Work request: In the excerpted text on adolescent nicotine dependence, what range of internal consistency has the HONC shown in three adolescent studies?

Excerpted text:
When DANDY-1 reported symptoms of emerging dependence after the first cigarette, the reliability of adolescent reports and the 10 HONC items used to assess diminished autonomy were questioned. As the six items used in the current study to assess diminished autonomy were later incorporated into the HONC, this reliability issue pertains to the current study as well. Conversely, evidence concerning the reliability of the HONC reflects on the reliability of the TAPS-II data. The HONC has demonstrated excellent internal consistency (α = 0.90 – 0.94) in three adolescent studies [9, 10, 21]. Endorsement of one or more HONC item was associated with an odds ratio of 195.8 for progression to daily smoking among subjects who had puffed on a cigarette, and with an odds ratio of 83 among those who had inhaled [6]. The strong predictive power and high internal consistency of the HONC [9, 10, 21], its very good test-retest reliability [10], its stable single-factor structure [10], its ability to predict long-term smoking cessation outcomes [6], and its external validity as demonstrated by associations in the expected directions with lifetime maximum cigarette consumption [5], current smoking days per month [10], daily cigarette consumption [10], greatest length of abstinence, use of pharmacological cessation aids, the modified Fagerström Tolerance Questionnaire and the Fagerström Test of Nicotine Dependence [2123] are individually, and collectively, incompatible with the hypothesis that adolescents are misreporting symptoms. The dose-response relationship observed between the prevalence of diminished autonomy and each of three measures of tobacco use in the current study provides additional reassurance that symptom reports are reliable.

Dataset entries:
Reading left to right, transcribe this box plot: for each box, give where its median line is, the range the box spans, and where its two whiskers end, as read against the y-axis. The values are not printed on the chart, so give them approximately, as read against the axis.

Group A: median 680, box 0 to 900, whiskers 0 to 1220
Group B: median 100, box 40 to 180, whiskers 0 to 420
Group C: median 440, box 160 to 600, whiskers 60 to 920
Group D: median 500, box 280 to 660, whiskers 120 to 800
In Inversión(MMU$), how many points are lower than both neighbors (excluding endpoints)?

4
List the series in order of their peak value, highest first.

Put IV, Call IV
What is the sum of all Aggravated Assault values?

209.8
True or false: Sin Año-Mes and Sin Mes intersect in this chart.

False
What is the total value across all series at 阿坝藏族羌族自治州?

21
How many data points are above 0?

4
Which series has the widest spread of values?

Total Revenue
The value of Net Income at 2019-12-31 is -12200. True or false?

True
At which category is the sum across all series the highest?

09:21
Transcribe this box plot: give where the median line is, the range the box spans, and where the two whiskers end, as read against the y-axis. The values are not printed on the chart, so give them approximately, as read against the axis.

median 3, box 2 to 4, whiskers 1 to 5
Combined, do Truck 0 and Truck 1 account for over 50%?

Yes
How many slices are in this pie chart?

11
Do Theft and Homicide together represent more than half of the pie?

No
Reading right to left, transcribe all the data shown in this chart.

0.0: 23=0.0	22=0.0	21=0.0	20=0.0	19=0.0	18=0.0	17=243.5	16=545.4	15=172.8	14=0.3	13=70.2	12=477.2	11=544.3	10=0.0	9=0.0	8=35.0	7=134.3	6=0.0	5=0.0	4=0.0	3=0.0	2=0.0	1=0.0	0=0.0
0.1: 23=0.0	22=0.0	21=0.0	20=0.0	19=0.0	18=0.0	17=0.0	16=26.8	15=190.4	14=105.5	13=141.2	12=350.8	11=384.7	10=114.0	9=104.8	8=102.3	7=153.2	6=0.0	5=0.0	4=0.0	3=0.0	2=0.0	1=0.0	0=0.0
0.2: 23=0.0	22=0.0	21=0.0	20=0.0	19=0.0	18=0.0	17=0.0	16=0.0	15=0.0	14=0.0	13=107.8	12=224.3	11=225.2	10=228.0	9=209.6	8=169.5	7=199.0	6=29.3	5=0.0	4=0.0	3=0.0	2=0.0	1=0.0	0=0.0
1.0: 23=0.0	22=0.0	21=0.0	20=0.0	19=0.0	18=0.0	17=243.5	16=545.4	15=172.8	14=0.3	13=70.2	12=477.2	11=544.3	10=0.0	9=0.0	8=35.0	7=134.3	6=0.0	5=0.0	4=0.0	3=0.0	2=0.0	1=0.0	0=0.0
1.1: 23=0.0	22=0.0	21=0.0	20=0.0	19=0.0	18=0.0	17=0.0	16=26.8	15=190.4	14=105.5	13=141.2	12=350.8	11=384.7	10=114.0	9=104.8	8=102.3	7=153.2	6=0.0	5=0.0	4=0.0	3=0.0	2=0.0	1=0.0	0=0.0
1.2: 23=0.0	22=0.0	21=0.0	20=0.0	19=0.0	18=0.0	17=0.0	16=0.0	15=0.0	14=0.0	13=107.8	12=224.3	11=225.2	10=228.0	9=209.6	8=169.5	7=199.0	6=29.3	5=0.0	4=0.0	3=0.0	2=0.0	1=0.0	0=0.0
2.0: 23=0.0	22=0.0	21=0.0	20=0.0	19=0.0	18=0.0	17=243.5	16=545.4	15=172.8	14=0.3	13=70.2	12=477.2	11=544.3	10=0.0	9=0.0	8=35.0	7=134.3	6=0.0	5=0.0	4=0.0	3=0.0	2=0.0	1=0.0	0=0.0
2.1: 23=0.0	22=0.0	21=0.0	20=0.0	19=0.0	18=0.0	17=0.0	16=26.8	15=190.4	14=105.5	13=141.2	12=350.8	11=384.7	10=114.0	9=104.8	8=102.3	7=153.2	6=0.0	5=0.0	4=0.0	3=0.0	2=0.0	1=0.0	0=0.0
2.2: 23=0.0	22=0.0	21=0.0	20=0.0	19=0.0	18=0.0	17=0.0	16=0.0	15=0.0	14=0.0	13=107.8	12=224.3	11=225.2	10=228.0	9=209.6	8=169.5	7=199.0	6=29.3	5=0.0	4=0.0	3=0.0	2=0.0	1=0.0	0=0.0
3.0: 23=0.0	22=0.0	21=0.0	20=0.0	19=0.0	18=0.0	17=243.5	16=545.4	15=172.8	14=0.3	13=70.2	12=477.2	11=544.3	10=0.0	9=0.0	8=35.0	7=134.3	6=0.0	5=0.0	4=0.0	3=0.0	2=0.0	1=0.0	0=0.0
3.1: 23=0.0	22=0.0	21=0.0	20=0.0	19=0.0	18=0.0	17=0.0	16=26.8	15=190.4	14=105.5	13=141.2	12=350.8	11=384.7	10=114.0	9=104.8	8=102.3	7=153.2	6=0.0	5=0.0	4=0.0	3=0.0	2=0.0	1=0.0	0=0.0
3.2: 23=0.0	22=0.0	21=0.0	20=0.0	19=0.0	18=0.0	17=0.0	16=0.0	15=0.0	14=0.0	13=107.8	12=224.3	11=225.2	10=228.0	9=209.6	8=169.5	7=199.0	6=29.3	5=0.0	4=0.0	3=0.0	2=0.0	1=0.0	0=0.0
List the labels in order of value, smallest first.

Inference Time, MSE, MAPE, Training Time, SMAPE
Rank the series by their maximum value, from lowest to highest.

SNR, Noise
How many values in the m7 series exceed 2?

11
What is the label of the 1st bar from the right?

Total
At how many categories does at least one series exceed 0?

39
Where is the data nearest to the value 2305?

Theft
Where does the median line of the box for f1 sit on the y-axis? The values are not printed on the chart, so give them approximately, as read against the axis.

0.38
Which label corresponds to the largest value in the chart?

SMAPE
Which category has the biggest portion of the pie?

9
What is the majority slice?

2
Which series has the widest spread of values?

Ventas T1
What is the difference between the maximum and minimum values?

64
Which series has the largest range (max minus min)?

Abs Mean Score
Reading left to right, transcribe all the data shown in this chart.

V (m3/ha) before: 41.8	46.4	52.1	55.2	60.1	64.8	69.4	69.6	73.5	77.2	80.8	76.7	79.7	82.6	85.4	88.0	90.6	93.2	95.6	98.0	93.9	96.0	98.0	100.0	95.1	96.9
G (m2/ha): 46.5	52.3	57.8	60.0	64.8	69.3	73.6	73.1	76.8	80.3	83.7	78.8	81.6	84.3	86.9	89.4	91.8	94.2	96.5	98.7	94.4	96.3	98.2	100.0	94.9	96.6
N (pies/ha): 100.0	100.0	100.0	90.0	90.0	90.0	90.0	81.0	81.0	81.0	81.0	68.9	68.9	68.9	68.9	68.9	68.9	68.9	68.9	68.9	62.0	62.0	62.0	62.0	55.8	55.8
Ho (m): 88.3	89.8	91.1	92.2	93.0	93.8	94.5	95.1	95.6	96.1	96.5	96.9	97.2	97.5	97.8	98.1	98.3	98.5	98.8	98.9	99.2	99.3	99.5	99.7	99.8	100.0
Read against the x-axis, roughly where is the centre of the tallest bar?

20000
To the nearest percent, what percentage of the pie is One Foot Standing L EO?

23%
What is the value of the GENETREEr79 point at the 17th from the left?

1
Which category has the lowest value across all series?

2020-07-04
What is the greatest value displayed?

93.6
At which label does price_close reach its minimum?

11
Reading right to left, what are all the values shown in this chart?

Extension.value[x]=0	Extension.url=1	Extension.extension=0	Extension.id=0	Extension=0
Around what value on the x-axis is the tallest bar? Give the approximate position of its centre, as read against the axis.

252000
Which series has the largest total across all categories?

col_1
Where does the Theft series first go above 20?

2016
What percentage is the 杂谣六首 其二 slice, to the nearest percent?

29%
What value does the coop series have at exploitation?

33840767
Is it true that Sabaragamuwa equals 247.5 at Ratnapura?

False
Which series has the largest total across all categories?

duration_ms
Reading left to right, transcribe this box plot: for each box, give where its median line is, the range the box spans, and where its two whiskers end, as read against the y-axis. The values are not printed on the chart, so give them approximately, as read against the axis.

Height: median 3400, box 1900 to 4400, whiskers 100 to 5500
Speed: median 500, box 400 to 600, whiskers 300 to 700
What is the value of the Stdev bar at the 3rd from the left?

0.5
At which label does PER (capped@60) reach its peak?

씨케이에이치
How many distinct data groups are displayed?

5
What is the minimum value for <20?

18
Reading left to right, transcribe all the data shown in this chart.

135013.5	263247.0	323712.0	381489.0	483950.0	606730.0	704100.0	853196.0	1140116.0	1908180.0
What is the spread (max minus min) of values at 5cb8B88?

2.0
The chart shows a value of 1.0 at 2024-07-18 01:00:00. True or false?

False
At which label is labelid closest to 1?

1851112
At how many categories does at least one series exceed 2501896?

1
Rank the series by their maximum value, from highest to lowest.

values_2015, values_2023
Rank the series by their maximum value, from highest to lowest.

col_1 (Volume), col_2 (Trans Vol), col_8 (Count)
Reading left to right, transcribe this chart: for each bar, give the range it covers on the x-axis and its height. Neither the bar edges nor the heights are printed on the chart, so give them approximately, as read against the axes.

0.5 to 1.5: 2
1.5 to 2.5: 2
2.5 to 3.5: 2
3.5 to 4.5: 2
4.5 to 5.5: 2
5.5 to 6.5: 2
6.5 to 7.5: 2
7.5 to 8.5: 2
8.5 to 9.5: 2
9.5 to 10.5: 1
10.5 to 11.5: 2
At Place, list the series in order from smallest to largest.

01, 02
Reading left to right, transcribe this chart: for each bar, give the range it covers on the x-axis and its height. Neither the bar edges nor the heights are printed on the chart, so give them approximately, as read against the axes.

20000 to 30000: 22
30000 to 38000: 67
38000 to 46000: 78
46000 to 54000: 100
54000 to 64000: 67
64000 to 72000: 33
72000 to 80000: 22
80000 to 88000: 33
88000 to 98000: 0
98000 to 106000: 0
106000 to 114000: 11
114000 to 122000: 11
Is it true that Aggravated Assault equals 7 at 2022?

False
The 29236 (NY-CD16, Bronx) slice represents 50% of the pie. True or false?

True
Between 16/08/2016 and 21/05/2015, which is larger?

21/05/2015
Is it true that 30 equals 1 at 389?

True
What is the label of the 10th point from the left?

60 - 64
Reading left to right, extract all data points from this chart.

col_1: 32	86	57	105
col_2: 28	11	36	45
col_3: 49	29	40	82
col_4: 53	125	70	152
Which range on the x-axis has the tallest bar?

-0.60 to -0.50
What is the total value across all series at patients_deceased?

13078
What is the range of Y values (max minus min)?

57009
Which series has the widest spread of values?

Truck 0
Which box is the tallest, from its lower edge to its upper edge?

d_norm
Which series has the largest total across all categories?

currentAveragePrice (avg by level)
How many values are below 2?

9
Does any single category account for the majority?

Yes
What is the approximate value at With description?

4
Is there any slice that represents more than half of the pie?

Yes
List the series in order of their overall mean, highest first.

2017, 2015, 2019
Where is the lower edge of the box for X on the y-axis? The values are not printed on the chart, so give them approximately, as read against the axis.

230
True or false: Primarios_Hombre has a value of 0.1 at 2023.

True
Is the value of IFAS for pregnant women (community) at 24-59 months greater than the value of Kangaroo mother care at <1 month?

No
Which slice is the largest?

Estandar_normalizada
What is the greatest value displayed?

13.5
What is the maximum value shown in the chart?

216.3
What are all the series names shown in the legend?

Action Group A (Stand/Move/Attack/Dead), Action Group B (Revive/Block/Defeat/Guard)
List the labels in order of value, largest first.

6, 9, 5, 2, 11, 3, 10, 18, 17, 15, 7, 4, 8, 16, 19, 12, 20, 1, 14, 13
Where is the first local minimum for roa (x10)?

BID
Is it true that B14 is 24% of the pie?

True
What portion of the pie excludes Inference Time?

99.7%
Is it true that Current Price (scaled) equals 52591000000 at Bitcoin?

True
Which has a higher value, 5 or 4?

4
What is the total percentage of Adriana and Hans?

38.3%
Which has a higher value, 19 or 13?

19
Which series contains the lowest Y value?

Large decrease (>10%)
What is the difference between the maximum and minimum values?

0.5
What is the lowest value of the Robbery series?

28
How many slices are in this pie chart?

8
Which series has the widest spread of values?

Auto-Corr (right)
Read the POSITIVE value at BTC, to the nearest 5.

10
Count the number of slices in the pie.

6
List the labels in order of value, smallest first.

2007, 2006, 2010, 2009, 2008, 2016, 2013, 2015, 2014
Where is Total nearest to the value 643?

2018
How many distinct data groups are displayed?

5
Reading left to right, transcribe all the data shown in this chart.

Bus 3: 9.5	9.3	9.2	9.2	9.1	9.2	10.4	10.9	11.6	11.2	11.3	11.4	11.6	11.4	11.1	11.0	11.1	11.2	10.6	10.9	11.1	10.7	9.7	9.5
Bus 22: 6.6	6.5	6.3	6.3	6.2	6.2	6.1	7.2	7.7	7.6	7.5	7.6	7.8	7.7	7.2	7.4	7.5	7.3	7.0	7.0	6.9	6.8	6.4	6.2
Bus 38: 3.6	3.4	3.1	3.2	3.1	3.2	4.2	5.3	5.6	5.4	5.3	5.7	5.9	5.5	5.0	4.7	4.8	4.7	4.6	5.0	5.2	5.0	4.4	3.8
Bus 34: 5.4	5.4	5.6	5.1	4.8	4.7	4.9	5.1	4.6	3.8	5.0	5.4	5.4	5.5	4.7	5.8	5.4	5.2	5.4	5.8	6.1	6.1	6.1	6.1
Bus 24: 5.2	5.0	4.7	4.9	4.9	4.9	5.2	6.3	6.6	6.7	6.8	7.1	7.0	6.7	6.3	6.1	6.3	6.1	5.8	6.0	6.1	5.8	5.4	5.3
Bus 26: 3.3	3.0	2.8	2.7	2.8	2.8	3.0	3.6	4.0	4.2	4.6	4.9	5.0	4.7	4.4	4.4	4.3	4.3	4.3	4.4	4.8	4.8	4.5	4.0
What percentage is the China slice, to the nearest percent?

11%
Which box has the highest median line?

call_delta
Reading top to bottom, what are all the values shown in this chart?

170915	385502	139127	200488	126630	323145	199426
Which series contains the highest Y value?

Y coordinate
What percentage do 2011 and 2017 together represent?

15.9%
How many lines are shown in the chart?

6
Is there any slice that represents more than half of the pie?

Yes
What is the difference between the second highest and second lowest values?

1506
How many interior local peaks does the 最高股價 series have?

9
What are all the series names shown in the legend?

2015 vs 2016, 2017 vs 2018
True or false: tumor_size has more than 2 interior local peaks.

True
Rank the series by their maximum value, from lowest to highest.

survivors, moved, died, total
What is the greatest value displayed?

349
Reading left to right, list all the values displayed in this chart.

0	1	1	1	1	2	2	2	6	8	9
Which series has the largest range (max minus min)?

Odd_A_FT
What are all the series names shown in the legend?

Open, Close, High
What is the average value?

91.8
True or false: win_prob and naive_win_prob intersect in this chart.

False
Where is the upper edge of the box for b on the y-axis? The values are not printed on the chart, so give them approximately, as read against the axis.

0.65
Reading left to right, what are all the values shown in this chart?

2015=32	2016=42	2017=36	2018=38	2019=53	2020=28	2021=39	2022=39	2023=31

Expected answer: α = 0.90 – 0.94